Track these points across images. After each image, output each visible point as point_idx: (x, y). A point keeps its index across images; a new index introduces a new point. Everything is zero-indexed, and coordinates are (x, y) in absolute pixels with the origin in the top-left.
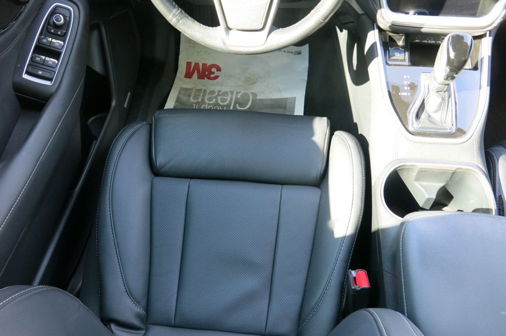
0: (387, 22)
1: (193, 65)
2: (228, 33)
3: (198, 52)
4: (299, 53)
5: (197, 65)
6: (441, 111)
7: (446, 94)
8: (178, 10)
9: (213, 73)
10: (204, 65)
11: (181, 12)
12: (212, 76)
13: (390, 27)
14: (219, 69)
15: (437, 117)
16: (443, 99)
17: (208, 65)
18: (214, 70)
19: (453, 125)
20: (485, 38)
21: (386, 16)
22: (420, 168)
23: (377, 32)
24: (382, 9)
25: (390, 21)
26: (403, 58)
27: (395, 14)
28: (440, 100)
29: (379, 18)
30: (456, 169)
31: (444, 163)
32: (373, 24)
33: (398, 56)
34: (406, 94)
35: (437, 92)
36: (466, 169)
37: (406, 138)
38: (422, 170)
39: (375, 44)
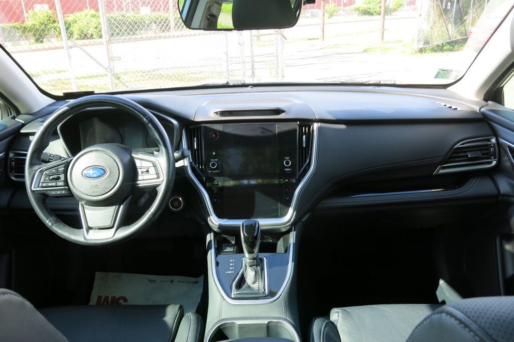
3: (109, 288)
4: (197, 282)
5: (107, 298)
6: (258, 283)
7: (259, 268)
9: (120, 304)
10: (113, 298)
11: (57, 219)
13: (218, 228)
14: (125, 300)
15: (255, 286)
16: (256, 272)
18: (121, 301)
19: (265, 290)
20: (291, 233)
21: (214, 221)
22: (239, 325)
23: (212, 234)
24: (211, 217)
25: (217, 224)
26: (232, 250)
27: (220, 219)
28: (254, 273)
29: (210, 223)
30: (269, 323)
31: (258, 318)
32: (210, 230)
33: (229, 249)
34: (231, 272)
35: (250, 266)
36: (277, 322)
37: (227, 302)
38: (241, 327)
39: (210, 241)
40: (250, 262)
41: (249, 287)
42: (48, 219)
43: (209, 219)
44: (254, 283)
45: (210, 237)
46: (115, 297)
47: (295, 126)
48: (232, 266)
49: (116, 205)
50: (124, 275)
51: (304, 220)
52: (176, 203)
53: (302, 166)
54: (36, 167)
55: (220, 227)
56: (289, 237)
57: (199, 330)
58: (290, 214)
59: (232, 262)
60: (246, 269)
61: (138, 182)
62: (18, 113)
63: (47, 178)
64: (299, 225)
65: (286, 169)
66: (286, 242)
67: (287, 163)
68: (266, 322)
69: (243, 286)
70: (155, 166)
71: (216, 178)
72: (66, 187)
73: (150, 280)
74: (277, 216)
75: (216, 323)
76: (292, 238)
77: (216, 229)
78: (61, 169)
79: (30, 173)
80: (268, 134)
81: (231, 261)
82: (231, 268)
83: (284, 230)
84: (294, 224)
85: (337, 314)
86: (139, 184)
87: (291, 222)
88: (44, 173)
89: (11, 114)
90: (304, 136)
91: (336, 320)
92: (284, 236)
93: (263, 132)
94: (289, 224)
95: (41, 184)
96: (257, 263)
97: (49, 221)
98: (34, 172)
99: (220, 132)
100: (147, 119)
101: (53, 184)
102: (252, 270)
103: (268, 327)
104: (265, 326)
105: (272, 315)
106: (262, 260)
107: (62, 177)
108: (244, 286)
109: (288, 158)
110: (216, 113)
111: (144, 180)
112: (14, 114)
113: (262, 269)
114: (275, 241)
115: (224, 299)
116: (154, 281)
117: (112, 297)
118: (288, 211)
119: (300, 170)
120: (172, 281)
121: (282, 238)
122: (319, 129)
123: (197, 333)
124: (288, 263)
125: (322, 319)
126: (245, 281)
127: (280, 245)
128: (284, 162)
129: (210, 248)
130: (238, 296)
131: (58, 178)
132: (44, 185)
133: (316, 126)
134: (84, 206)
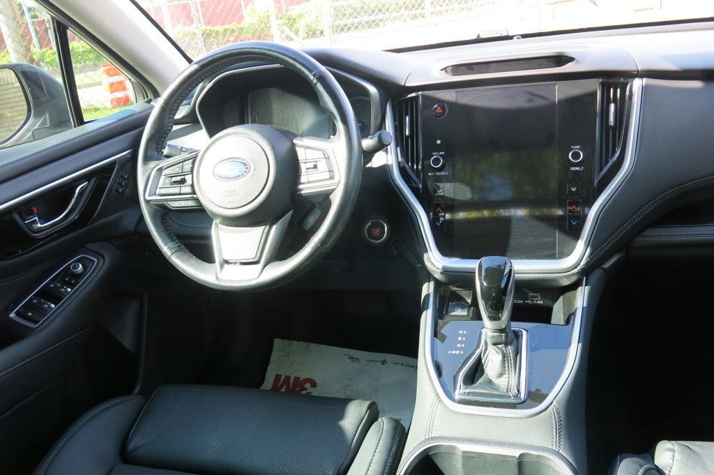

============================================================

EXERCISE PROMPT:
What you return must match the records above exactly, minus any images.

ANSWER SECTION:
Track these points across images. After each image, output each visible point as point_idx: (x, y). A point keeps its index across images; a new index introduces a new point. Everything is zero-indexed, and coordinates are (x, y) in absolute pixels with the origin in the top-left.
0: (387, 22)
1: (193, 65)
2: (228, 33)
3: (198, 52)
4: (299, 53)
5: (197, 65)
6: (441, 111)
7: (446, 94)
8: (178, 10)
9: (213, 73)
10: (204, 65)
11: (181, 12)
12: (212, 76)
13: (390, 27)
14: (219, 69)
15: (437, 117)
16: (443, 99)
17: (208, 65)
18: (214, 70)
19: (453, 125)
20: (485, 38)
21: (386, 16)
22: (420, 168)
23: (377, 32)
24: (382, 9)
25: (390, 21)
26: (403, 58)
27: (395, 14)
28: (440, 100)
29: (379, 18)
30: (456, 169)
31: (444, 163)
32: (373, 24)
33: (398, 56)
34: (406, 94)
35: (437, 92)
36: (466, 169)
37: (406, 138)
38: (422, 170)
39: (375, 44)
3: (109, 288)
4: (197, 282)
5: (107, 298)
6: (258, 283)
7: (259, 268)
9: (120, 304)
10: (113, 298)
11: (57, 219)
13: (218, 228)
14: (125, 300)
15: (255, 286)
16: (256, 272)
18: (121, 301)
19: (265, 290)
20: (291, 233)
21: (214, 221)
22: (239, 325)
23: (212, 234)
24: (211, 217)
25: (217, 224)
26: (232, 250)
27: (220, 219)
28: (254, 273)
29: (210, 223)
30: (269, 323)
31: (258, 318)
32: (210, 230)
33: (229, 249)
34: (231, 272)
35: (250, 266)
36: (277, 322)
37: (227, 302)
38: (241, 327)
39: (210, 241)
40: (250, 262)
41: (249, 287)
42: (48, 219)
43: (209, 219)
44: (254, 283)
45: (210, 237)
46: (115, 297)
47: (295, 126)
48: (232, 266)
49: (116, 205)
50: (124, 275)
51: (304, 220)
52: (176, 203)
53: (302, 166)
54: (36, 167)
55: (220, 227)
56: (289, 237)
57: (199, 330)
58: (290, 214)
59: (232, 262)
60: (246, 269)
61: (138, 182)
62: (18, 113)
63: (47, 178)
64: (299, 225)
65: (286, 169)
66: (286, 242)
67: (287, 163)
68: (266, 322)
69: (243, 286)
70: (155, 166)
71: (216, 178)
72: (66, 187)
73: (150, 280)
74: (277, 216)
75: (216, 323)
76: (292, 238)
77: (216, 229)
78: (61, 169)
79: (30, 173)
80: (268, 134)
81: (231, 261)
82: (231, 268)
83: (284, 230)
84: (294, 224)
85: (337, 314)
86: (139, 184)
87: (291, 222)
88: (44, 173)
89: (11, 114)
90: (304, 136)
91: (336, 320)
92: (284, 236)
93: (263, 132)
94: (289, 224)
95: (41, 184)
96: (257, 263)
97: (49, 221)
98: (34, 172)
99: (220, 132)
100: (147, 119)
101: (53, 184)
102: (252, 270)
103: (268, 327)
104: (265, 326)
105: (272, 315)
106: (262, 260)
107: (62, 177)
108: (244, 286)
109: (288, 158)
110: (216, 113)
111: (144, 180)
112: (14, 114)
113: (262, 269)
114: (275, 241)
115: (224, 299)
116: (154, 281)
117: (112, 297)
118: (288, 211)
119: (300, 170)
120: (172, 281)
121: (282, 238)
122: (319, 129)
123: (197, 333)
124: (288, 263)
125: (322, 319)
126: (245, 281)
127: (280, 245)
128: (284, 162)
129: (210, 248)
130: (238, 296)
131: (58, 178)
132: (44, 185)
133: (316, 126)
134: (84, 206)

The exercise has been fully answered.